Olympia, Wash., March 10 – Loyalty Ventures Inc. and some of its subsidiaries filed Chapter 11 bankruptcy on Friday in the U.S. Bankruptcy Court for the Southern District of Texas, according to a press release.

Subsidiary LoyaltyOne, Co. sought protection under the Companies' Creditors Arrangement Act in the Ontario Superior Court of Justice on Friday as well.

In 2021, Alliance Data Systems Corp., now Bread Financial Holdings, Inc., caused entities that operate the debtors’ BrandLoyalty business and the Air Miles reward program to spinoff from Alliance and form a new corporate structure with Loyalty Ventures as the ultimate parent.

Alliance required Loyalty Ventures to take on significant debt in connection with the spinoff, the company said in court documents. The debt includes a $175 million term loan A, a $500 million term loan B and a $150 million revolver. Bank of America, NA is the administrative and collateral agent.

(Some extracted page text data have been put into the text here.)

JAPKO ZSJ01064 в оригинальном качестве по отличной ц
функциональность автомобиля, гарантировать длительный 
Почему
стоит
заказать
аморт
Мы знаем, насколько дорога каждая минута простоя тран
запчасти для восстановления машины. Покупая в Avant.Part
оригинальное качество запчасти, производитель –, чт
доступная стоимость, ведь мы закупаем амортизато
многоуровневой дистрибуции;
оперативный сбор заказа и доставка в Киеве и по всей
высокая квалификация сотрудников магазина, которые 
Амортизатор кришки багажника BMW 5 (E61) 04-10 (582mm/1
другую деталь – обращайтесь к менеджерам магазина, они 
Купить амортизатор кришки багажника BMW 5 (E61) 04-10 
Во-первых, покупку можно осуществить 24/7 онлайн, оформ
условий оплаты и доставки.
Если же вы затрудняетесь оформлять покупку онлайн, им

Loyalty Ventures said it has faced several operational challenges since the spinoff, including the loss and renegotiation of some customer sponsor contracts, and the impact of supply chain issues coupled with the impact of the Russian invasion of Ukraine.

In connection with the CCAA proceedings, LoyaltyOne filed motions seeking Canadian Court approval under the CCAA of a sale and investment solicitation process (SISP).

Bank of Montreal announced its entry into a purchase agreement with LoyaltyOne under which BMO will acquire LoyaltyOne's Air Miles reward program business. Closing of the sale is conditioned on LoyaltyOne not receiving a more favorable offer from another party, and other customary closing conditions.

In connection with the Chapter 11 cases, Loyalty Ventures has filed customary motions authorizing it to proceed with its operations in the ordinary course.

Subject to approval of the Canadian Court, LoyaltyOne will enter into a debtor-in-possession facility with BMO as lender for a $70 million secured credit facility.

Subject to the approval of the U.S. and Canadian courts, Loyalty Ventures, as borrower, and LoyaltyOne, as lender, will enter into an intercompany DIP facility.

The company is also seeking court approval to cash collateral that its prepetition secured lenders have an interest in.

Loyalty Ventures also announced its intention to voluntarily delist its common stock, par value $0.01 per share, from the Nasdaq Global Select Market and deregister the common stock.

Loyalty Ventures’ previously announced sale of its BrandLoyalty business to Opportunity Partners BV remains on track to close by the second quarter of 2023.

In their Chapter 11 petition, the companies listed $1.59 billion in assets and $1.98 billion in debt.

Bread Financial, based in Columbus, Ohio, has the largest unsecured claim, though the amount is undetermined.

PJT Partners LP and Alvarez & Marsal Inc. are acting as investment banker and financial adviser, respectively, and Akin Gump Strauss Hauer & Feld LLP and Cassels Brock & Blackwell LLP are acting as legal advisers to the companies.

Loyalty Ventures is a Dallas-based operator of consumer rewards programs. The Chapter 11 case number is 23-90111.